Last updated: Thu Feb 15 06:56:51 PM 2024
Exam 1 Review Material
The content of the first exam is primarily revolved around the basics
of data: what is it, how do we quantify it, and how can we present it to
others.
Data overview
Statistics is concerned with studying populations and parameters by
collecting samples and computing statistics
An observation is the smallest unit of study within a population.
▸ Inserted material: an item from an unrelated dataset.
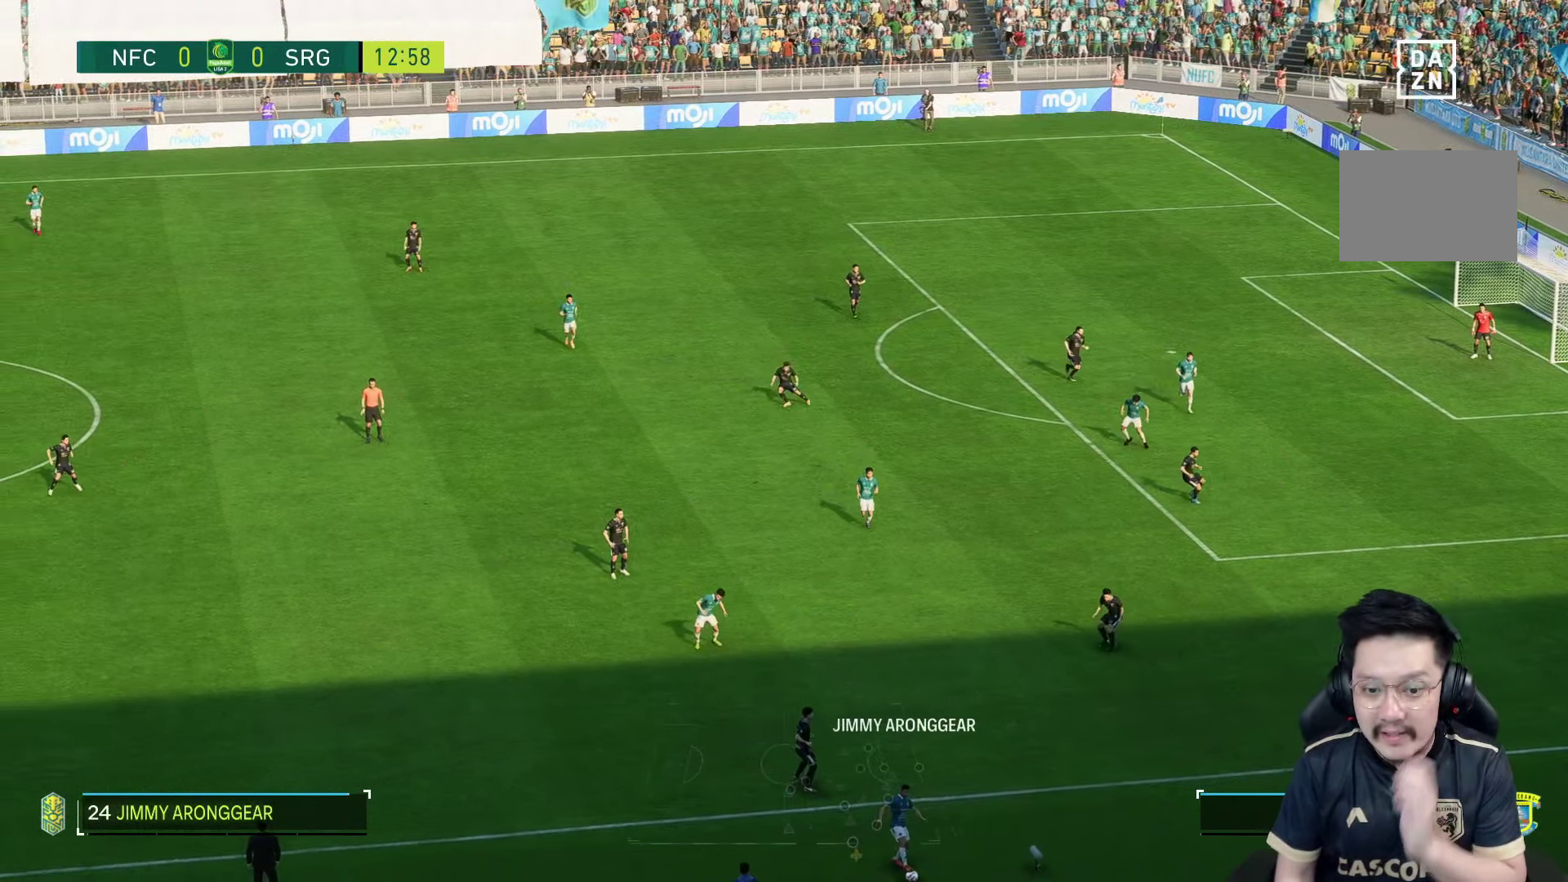
{"buttons": [], "left_stick": "center", "right_stick": "center", "events": []}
Attributes of observations are called variables
Variables:
- Quantiative
- Continuous (blood pressure)
- Discrete (number of people)
- Categorical
- Binary (disease status)
- Nominal (favorite color)
- Ordinal (education attained)
In a data frame, rows are observations, columns are variables. The
column associated with an ID or a name is known as an
identifier.
Summaries of Data
A distribution describes what values a variable takes and how
frequently those values occur
Visualization:
- Categorical
- Bar charts
- stacked
- dodged
- conditional/proportion
- Quantitative
- Histogram
- shape
- center
- spread
- skew (what is left/right skew)
- Boxplot
- Can I draw histogram from boxplot?
- Can I draw boxplot from histogram?
- Scatter plots
- form (linear/nonlinear)
- direction
- strength (correlation)
What if I have:
- One categorical
- One quantitative
- Two or more categorical
- Two or more quantitative
- Categorical and quantitative
Numerical Summaries:
- Categorical
- tables
- Frequency tables
- Proportions
- conditional tables
- Quantitative
- Median/mean (centrality)
- Quartiles
- deviance/IQR (spread)
- Correlation
- Pearson (linear)
- Spearman (monotone)
- Regression
- slope and intercept
- \(R^2\)
- Interpret
- Correlation and ‘regression to the mean’
- Categorical variable as predictor
- Robust statistics – insensitive to outliers
Two variables associated if the value of one tells us something about
the value of another
Contingency tables and odds, and odds ratios
Standardized variables, what are they? z scores, what true about
z-scores for correlation to be positive?